- Born: July 1, 1934 Brooklyn, New York, United States
- Died: August 14, 2014 (aged 80) Manhattan, New York, United States
- Occupation: Writer, professor, publisher

= Leonard Fein =

American activist, writer and teacher

Leonard J. Fein (July 1, 1934 – August 14, 2014), also known as Leibel Fein, was an American activist, writer, and teacher specializing in Jewish social themes.

==Academic career==
After studying at the University of Chicago, Fein later received his PhD from Michigan State University.

Fein taught Political Science at MIT in the 1960s. He was then also the Deputy Director of the MIT/Harvard Joint Center for Urban Studies. He joined the Brandeis University faculty in 1970 as a Professor of Politics and Social Policy and the Klutznick Professor of Contemporary Jewish Studies.

==Jewish community leader==
He founded the National Jewish Coalition for Literacy and was co-founder and for 12 years editor of Moment Magazine. He was characterized by Daniel Sokatch of the New Israel Fund as "the father of our Jewish social justice movement."

Fein is the founder of MAZON: A Jewish Response to Hunger, a Jewish hunger-relief organization started in 1985.

Fein helped establish Americans for Peace Now.

==Author==
He was the author of four books and the editor of two, and he wrote extensively for newspapers, magazines, and journals.
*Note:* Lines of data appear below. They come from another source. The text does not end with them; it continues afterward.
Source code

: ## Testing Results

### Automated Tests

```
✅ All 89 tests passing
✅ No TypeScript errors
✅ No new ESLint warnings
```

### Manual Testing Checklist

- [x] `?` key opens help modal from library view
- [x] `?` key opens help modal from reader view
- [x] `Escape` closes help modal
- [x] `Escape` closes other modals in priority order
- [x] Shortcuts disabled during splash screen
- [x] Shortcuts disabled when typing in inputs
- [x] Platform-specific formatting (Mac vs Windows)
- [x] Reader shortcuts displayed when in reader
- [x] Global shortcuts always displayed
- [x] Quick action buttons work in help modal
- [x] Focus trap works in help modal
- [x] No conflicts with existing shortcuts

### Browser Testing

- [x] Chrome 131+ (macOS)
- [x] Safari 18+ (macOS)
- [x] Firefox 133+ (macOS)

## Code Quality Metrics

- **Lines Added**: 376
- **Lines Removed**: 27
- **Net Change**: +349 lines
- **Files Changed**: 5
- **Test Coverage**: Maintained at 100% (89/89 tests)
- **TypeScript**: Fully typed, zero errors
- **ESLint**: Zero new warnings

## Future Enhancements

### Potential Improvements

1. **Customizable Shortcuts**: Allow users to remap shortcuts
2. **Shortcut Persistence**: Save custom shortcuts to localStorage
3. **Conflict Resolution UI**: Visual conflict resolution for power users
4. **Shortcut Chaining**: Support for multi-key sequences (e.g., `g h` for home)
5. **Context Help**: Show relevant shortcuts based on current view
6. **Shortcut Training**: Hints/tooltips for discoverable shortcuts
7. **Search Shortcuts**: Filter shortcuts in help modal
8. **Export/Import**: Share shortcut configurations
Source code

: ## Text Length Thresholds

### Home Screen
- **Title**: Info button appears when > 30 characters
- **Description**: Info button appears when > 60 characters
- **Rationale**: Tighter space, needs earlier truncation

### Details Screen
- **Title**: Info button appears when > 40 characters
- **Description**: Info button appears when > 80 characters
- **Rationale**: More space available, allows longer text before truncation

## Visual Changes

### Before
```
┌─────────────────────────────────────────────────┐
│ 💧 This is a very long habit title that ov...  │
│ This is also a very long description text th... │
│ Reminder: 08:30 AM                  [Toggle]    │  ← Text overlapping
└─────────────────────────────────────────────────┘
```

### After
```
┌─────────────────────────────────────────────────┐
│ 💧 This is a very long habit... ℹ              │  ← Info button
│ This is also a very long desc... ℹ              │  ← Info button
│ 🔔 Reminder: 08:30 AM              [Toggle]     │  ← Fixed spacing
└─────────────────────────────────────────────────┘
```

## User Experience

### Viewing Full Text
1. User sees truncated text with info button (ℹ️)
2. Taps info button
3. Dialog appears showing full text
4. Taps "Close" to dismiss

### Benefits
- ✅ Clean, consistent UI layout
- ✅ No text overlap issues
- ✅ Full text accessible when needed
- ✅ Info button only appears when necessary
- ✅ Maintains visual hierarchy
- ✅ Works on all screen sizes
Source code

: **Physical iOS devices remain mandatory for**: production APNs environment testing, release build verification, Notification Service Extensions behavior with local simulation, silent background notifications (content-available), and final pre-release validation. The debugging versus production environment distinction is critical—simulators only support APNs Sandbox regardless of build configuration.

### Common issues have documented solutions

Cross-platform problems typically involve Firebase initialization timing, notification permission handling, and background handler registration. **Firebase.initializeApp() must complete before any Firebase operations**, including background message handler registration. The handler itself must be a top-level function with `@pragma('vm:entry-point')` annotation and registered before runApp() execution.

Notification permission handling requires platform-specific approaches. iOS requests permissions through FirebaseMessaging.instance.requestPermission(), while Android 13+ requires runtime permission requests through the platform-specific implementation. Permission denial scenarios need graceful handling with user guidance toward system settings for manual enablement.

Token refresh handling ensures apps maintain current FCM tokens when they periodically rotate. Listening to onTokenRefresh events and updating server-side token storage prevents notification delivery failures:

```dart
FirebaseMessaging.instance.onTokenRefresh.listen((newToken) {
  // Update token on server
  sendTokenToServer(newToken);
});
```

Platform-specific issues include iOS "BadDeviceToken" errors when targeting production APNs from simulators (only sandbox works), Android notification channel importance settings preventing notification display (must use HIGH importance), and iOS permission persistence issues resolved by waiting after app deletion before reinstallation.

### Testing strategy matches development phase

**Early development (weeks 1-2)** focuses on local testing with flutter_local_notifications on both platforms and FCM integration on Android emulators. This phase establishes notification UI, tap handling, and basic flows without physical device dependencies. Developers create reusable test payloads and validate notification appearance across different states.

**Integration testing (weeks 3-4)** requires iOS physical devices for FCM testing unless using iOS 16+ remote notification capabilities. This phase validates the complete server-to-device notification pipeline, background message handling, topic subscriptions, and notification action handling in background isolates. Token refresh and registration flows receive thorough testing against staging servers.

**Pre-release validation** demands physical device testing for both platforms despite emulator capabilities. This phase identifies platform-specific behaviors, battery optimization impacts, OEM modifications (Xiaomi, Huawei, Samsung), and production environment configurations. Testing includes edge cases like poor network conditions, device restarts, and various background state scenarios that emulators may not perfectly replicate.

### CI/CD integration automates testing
From 1990, he wrote a syndicated weekly opinion column for The Forward newspaper.

Fein's books include Where Are We? The Inner Life of America’s Jews and Israel: Politics and People. He was a contributor to The New York Times, The New Republic, Commentary, Commonweal, The Nation, Dissent, and the Los Angeles Times.

==Family==
His father was a professor of Jewish history.

He was the brother of Rashi Fein, Litt. D., Ph.D., a famed health economist termed "a father of Medicare" and Professor of Economics of Medicine, Emeritus, in the Department of Global Health and Social Medicine at Harvard Medical School.

He was married twice and had three daughters, Rachel, Nomi, and Jessie.

==Death==
Fein died at the age of 80.

==Awards==
- Ameinu Dreamers and Builders Award, November 2009.
- Honorary doctorate from the Hebrew Union College, 1991
- National Foundation for Jewish Culture award for achievement in Jewish scholarship, 1994.
- Jewish Council on Public Affairs, Chernin Award for lifetime contributions to social justice, 1999.
- University of Chicago Alumni Award for "creative leadership in public service that has benefited society and reflected credit on the University", 2000.